Brief: The answer must be an exact copy of the records, with every picture removed.

[Extracted records]
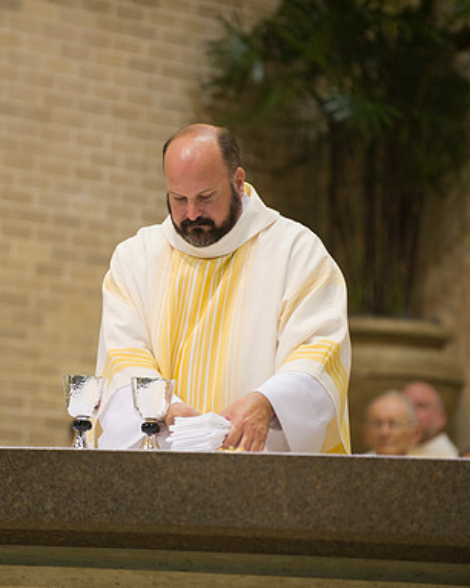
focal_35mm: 284
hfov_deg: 5.4
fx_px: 4942
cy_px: 293
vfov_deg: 6.8
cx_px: 123
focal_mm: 200
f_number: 2.8
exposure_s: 1/160
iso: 2000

Output of the exercise:
focal_35mm: 284
hfov_deg: 5.4
fx_px: 4942
cy_px: 293
vfov_deg: 6.8
cx_px: 123
focal_mm: 200
f_number: 2.8
exposure_s: 1/160
iso: 2000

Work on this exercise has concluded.